(Pixel coordinate boxes)
----

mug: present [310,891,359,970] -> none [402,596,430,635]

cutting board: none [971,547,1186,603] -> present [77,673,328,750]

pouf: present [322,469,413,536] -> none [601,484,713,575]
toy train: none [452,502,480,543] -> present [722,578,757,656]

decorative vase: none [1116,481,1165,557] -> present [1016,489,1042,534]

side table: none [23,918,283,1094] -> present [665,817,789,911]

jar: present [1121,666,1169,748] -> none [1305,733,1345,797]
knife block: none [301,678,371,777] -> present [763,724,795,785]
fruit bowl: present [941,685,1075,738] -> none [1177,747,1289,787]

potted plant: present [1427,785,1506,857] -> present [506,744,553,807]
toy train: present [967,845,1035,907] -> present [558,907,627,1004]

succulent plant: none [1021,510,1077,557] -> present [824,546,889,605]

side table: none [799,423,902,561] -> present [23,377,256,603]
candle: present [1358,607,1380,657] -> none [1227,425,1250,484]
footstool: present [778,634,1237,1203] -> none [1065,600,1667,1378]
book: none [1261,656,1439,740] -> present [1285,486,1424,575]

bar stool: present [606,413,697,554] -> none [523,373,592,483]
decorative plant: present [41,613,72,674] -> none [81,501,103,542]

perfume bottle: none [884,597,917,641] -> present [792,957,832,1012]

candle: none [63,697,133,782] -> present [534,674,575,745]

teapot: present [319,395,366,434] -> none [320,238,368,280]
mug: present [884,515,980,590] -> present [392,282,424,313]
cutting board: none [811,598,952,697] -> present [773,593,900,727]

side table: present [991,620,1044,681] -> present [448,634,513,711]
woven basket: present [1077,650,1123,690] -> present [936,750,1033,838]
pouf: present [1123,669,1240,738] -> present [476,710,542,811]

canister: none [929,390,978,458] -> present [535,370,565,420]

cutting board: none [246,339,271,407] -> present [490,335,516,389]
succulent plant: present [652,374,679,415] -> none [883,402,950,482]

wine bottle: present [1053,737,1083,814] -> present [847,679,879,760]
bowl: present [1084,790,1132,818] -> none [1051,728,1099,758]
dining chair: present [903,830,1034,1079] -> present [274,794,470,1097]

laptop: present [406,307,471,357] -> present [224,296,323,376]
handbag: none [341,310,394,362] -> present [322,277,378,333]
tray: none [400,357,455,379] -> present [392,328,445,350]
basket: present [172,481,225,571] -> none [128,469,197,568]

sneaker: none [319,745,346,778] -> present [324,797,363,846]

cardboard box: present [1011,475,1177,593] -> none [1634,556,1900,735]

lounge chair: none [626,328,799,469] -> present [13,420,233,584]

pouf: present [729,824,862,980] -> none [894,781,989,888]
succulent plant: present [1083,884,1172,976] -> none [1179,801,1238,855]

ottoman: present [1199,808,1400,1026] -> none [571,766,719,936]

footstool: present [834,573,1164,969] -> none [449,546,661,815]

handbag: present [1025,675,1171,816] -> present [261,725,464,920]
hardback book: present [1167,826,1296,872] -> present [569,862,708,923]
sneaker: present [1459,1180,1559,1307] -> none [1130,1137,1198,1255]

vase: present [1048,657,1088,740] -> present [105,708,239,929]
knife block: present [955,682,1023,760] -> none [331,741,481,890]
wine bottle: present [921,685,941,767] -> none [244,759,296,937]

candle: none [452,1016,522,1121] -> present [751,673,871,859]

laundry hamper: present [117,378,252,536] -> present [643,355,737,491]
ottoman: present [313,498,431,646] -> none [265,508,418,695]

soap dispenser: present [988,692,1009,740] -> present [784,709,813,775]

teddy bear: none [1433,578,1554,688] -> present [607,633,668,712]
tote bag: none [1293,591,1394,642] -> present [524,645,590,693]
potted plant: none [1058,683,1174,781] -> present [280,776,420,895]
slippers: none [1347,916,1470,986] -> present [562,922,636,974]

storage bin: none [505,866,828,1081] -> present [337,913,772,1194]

----

Try it: Write the entries out once more, exactly as they were given.

Solution to the problem:
mug: present [310,891,359,970] -> none [402,596,430,635]

cutting board: none [971,547,1186,603] -> present [77,673,328,750]

pouf: present [322,469,413,536] -> none [601,484,713,575]
toy train: none [452,502,480,543] -> present [722,578,757,656]

decorative vase: none [1116,481,1165,557] -> present [1016,489,1042,534]

side table: none [23,918,283,1094] -> present [665,817,789,911]

jar: present [1121,666,1169,748] -> none [1305,733,1345,797]
knife block: none [301,678,371,777] -> present [763,724,795,785]
fruit bowl: present [941,685,1075,738] -> none [1177,747,1289,787]

potted plant: present [1427,785,1506,857] -> present [506,744,553,807]
toy train: present [967,845,1035,907] -> present [558,907,627,1004]

succulent plant: none [1021,510,1077,557] -> present [824,546,889,605]

side table: none [799,423,902,561] -> present [23,377,256,603]
candle: present [1358,607,1380,657] -> none [1227,425,1250,484]
footstool: present [778,634,1237,1203] -> none [1065,600,1667,1378]
book: none [1261,656,1439,740] -> present [1285,486,1424,575]

bar stool: present [606,413,697,554] -> none [523,373,592,483]
decorative plant: present [41,613,72,674] -> none [81,501,103,542]

perfume bottle: none [884,597,917,641] -> present [792,957,832,1012]

candle: none [63,697,133,782] -> present [534,674,575,745]

teapot: present [319,395,366,434] -> none [320,238,368,280]
mug: present [884,515,980,590] -> present [392,282,424,313]
cutting board: none [811,598,952,697] -> present [773,593,900,727]

side table: present [991,620,1044,681] -> present [448,634,513,711]
woven basket: present [1077,650,1123,690] -> present [936,750,1033,838]
pouf: present [1123,669,1240,738] -> present [476,710,542,811]

canister: none [929,390,978,458] -> present [535,370,565,420]

cutting board: none [246,339,271,407] -> present [490,335,516,389]
succulent plant: present [652,374,679,415] -> none [883,402,950,482]

wine bottle: present [1053,737,1083,814] -> present [847,679,879,760]
bowl: present [1084,790,1132,818] -> none [1051,728,1099,758]
dining chair: present [903,830,1034,1079] -> present [274,794,470,1097]

laptop: present [406,307,471,357] -> present [224,296,323,376]
handbag: none [341,310,394,362] -> present [322,277,378,333]
tray: none [400,357,455,379] -> present [392,328,445,350]
basket: present [172,481,225,571] -> none [128,469,197,568]

sneaker: none [319,745,346,778] -> present [324,797,363,846]

cardboard box: present [1011,475,1177,593] -> none [1634,556,1900,735]

lounge chair: none [626,328,799,469] -> present [13,420,233,584]

pouf: present [729,824,862,980] -> none [894,781,989,888]
succulent plant: present [1083,884,1172,976] -> none [1179,801,1238,855]

ottoman: present [1199,808,1400,1026] -> none [571,766,719,936]

footstool: present [834,573,1164,969] -> none [449,546,661,815]

handbag: present [1025,675,1171,816] -> present [261,725,464,920]
hardback book: present [1167,826,1296,872] -> present [569,862,708,923]
sneaker: present [1459,1180,1559,1307] -> none [1130,1137,1198,1255]

vase: present [1048,657,1088,740] -> present [105,708,239,929]
knife block: present [955,682,1023,760] -> none [331,741,481,890]
wine bottle: present [921,685,941,767] -> none [244,759,296,937]

candle: none [452,1016,522,1121] -> present [751,673,871,859]

laundry hamper: present [117,378,252,536] -> present [643,355,737,491]
ottoman: present [313,498,431,646] -> none [265,508,418,695]

soap dispenser: present [988,692,1009,740] -> present [784,709,813,775]

teddy bear: none [1433,578,1554,688] -> present [607,633,668,712]
tote bag: none [1293,591,1394,642] -> present [524,645,590,693]
potted plant: none [1058,683,1174,781] -> present [280,776,420,895]
slippers: none [1347,916,1470,986] -> present [562,922,636,974]

storage bin: none [505,866,828,1081] -> present [337,913,772,1194]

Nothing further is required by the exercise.